**Problem description:**
Reprint the lines below as they are, minus the pictures.

**Data below:**
★ ★ ★ ★ ★

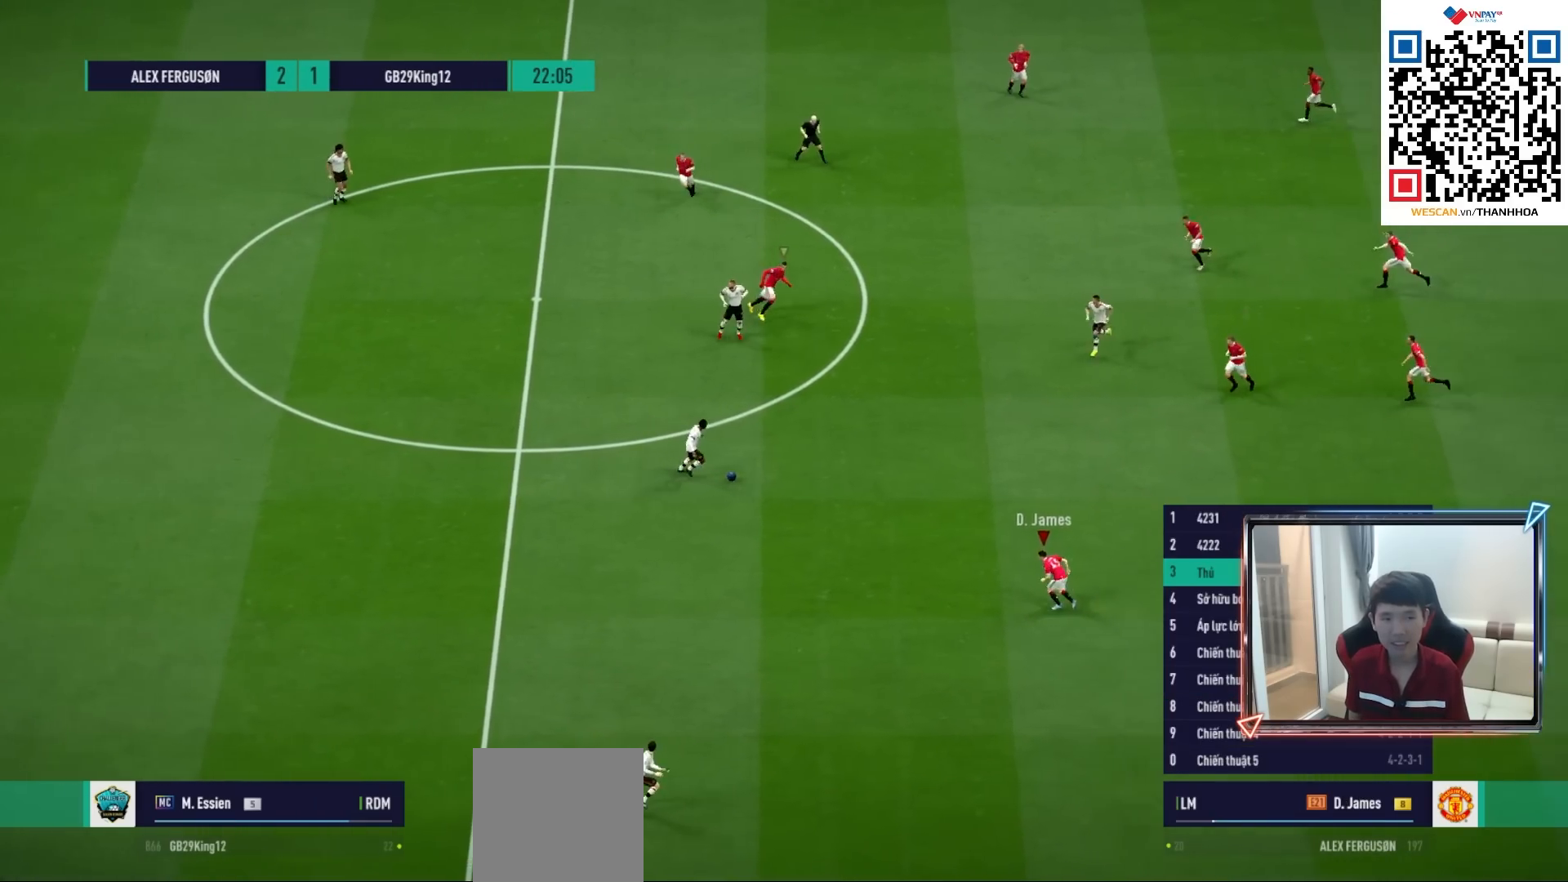
{"buttons": ["R1", "R2"], "left_stick": "up", "right_stick": "center", "events": [[167, "CROSS", "up"], [500, "R2", "down"]]}
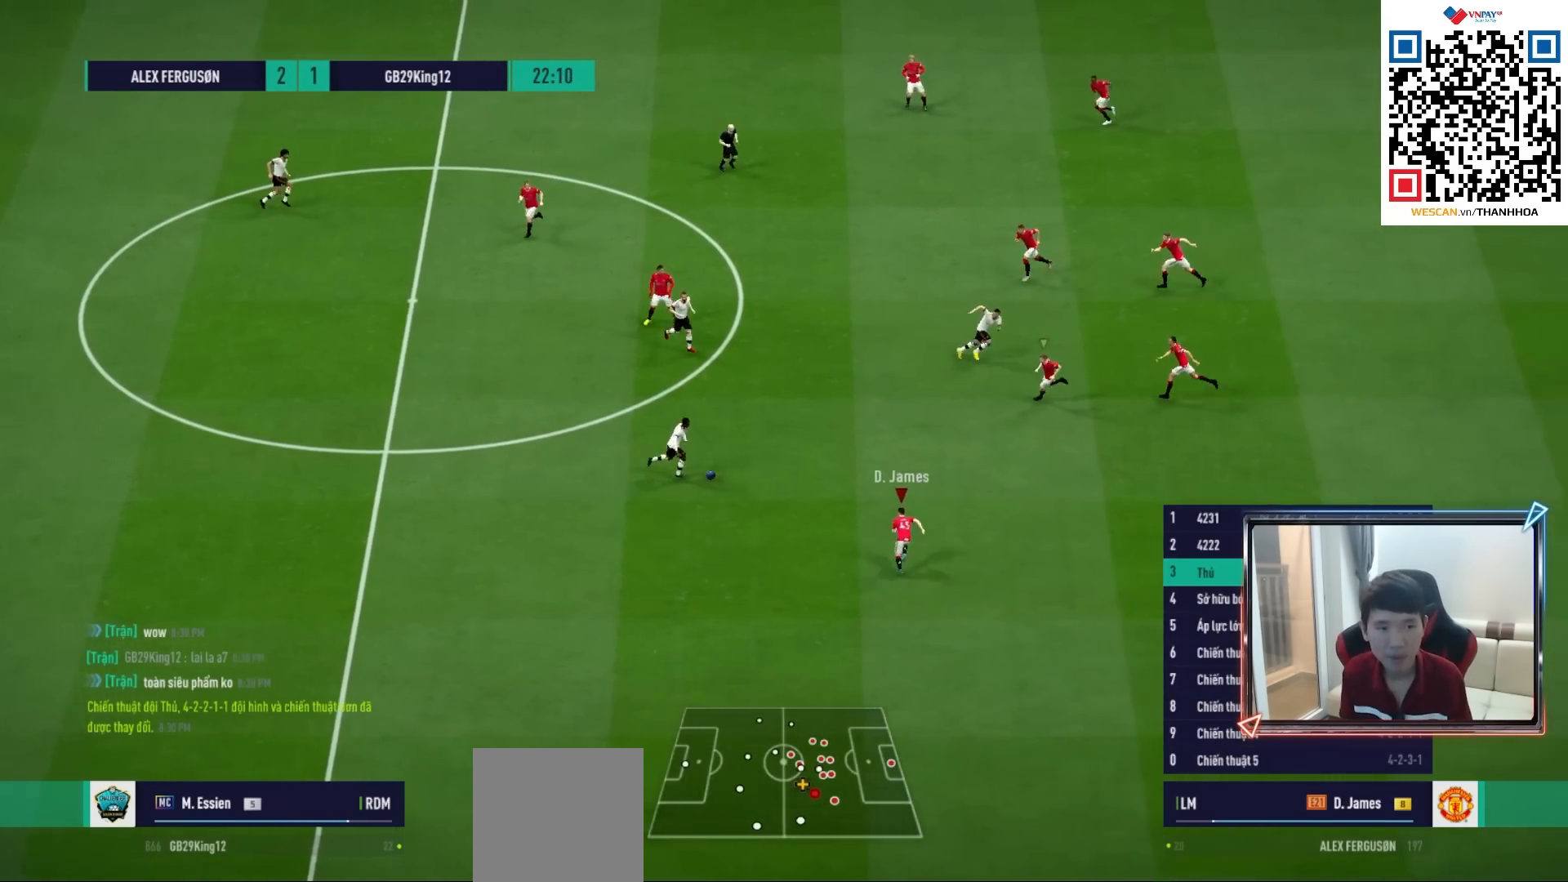
{"buttons": ["R1", "R2"], "left_stick": "up", "right_stick": "center", "events": []}
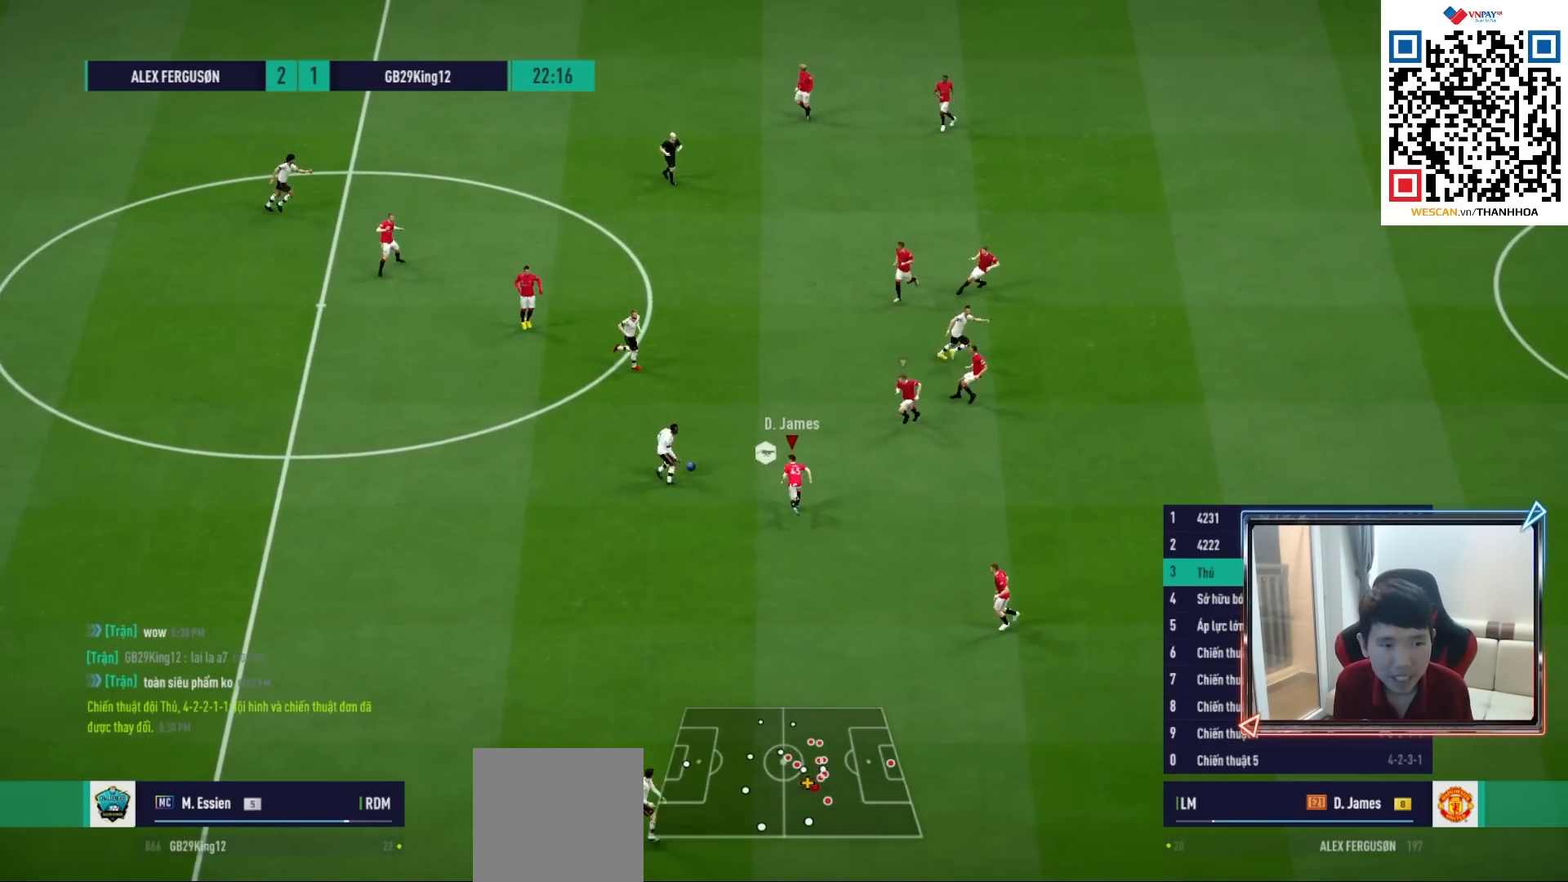
{"buttons": ["SQUARE", "R1", "R2"], "left_stick": "up", "right_stick": "center", "events": [[383, "SQUARE", "down"]]}
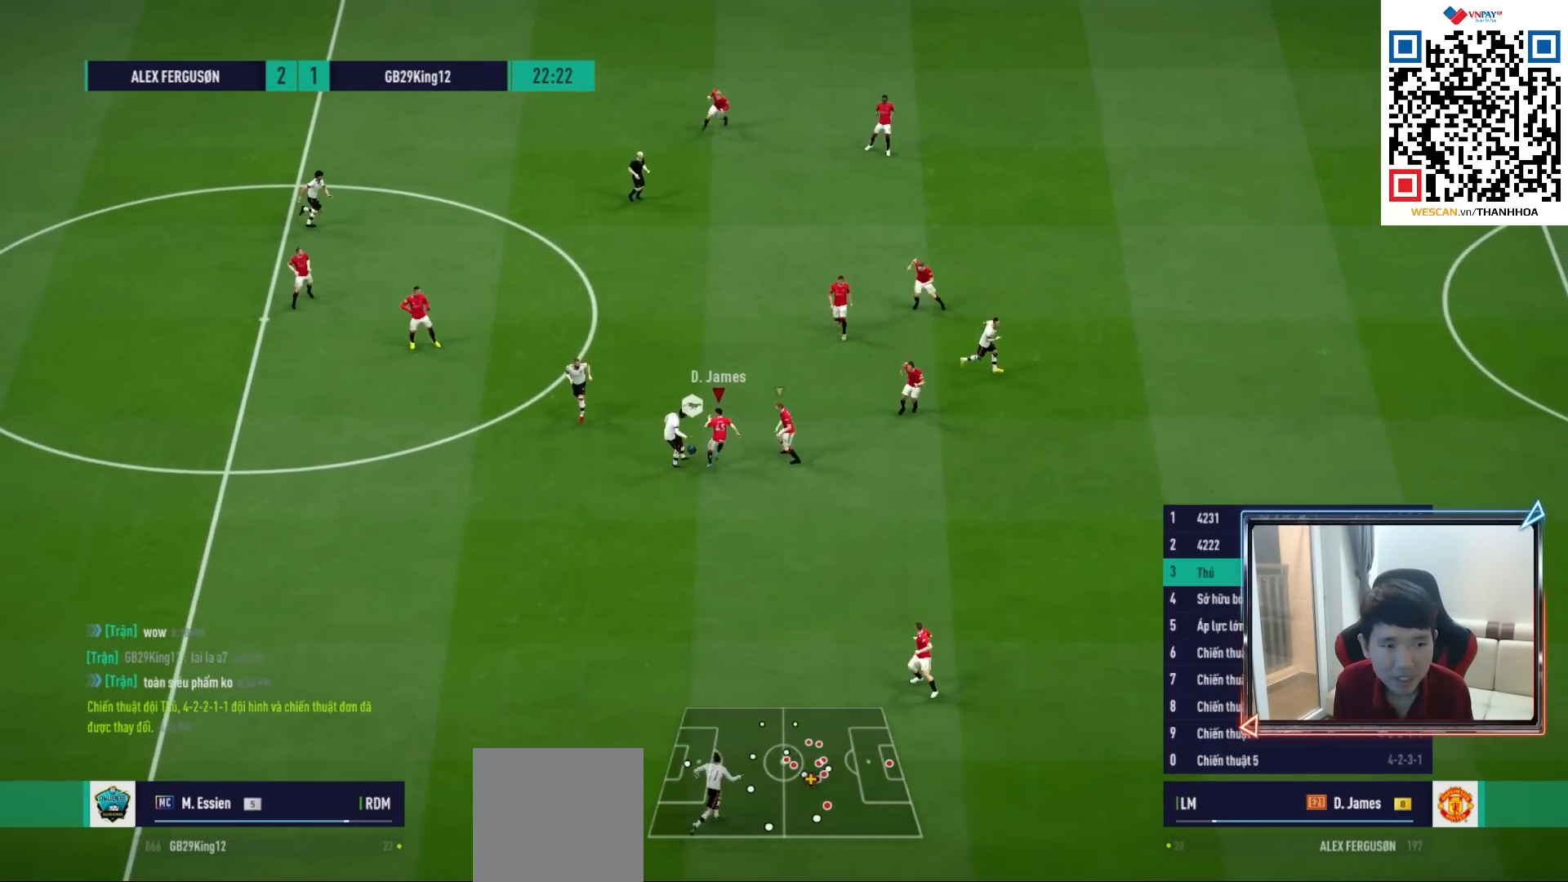
{"buttons": ["R1"], "left_stick": "up-left", "right_stick": "center", "events": [[283, "SQUARE", "up"], [433, "R2", "up"], [483, "left_stick", "up-left"]]}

★ ★ ★ ★ ★

**Result:**
{"buttons": ["R1", "R2"], "left_stick": "up", "right_stick": "center", "events": [[167, "CROSS", "up"], [500, "R2", "down"]]}
{"buttons": ["R1", "R2"], "left_stick": "up", "right_stick": "center", "events": []}
{"buttons": ["SQUARE", "R1", "R2"], "left_stick": "up", "right_stick": "center", "events": [[383, "SQUARE", "down"]]}
{"buttons": ["R1"], "left_stick": "up-left", "right_stick": "center", "events": [[283, "SQUARE", "up"], [433, "R2", "up"], [483, "left_stick", "up-left"]]}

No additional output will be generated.